▶ YOUR TASK: I need the number of lines in the data that include "nuclear"; reply with that number alone.

Stored items

━━━━━━━━━━━━━━━━━━━━

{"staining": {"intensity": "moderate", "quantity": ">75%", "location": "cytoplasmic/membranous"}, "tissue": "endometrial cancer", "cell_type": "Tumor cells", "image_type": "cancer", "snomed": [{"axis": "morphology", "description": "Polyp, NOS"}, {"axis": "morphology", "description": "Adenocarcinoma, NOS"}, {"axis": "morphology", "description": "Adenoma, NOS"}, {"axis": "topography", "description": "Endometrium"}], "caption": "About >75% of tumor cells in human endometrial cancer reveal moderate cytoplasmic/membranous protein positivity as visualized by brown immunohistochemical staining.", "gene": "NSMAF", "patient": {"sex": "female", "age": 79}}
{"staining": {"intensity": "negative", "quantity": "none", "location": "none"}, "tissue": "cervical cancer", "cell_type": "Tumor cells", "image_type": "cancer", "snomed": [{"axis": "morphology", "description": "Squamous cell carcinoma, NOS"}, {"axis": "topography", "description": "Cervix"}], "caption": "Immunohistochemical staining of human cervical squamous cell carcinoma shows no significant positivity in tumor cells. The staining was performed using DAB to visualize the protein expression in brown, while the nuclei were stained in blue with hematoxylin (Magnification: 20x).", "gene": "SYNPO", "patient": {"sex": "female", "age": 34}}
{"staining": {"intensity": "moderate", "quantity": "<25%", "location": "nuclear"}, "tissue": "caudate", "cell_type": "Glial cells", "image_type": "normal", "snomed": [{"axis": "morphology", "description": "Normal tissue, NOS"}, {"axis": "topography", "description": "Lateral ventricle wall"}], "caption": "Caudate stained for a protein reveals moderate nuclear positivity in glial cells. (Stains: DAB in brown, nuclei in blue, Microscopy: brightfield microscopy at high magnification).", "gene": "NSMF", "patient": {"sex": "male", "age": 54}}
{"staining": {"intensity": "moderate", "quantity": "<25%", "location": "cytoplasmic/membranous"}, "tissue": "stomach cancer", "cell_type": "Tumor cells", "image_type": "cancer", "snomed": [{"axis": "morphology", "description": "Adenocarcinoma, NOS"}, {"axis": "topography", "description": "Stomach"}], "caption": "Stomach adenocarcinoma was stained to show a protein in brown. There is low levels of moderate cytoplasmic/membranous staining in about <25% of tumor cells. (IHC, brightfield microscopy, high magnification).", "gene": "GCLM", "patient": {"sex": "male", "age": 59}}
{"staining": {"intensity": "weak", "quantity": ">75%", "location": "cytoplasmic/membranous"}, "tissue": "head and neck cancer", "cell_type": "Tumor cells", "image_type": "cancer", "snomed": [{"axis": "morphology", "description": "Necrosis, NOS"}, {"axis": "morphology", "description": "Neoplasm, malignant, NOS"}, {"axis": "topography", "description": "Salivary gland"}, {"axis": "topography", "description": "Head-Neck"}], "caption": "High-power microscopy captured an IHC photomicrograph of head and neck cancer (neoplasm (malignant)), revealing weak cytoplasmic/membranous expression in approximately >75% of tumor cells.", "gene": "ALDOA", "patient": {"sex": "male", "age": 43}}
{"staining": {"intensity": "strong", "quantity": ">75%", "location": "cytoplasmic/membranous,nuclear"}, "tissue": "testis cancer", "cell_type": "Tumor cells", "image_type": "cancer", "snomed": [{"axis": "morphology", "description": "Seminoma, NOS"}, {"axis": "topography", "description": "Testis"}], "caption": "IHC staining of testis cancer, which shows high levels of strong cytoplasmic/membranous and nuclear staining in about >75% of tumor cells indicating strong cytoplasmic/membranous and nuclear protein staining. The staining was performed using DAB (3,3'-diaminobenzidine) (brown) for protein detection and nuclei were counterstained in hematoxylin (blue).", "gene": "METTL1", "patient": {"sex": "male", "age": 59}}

━━━━━━━━━━━━━━━━━━━━

▶ REPLY: 2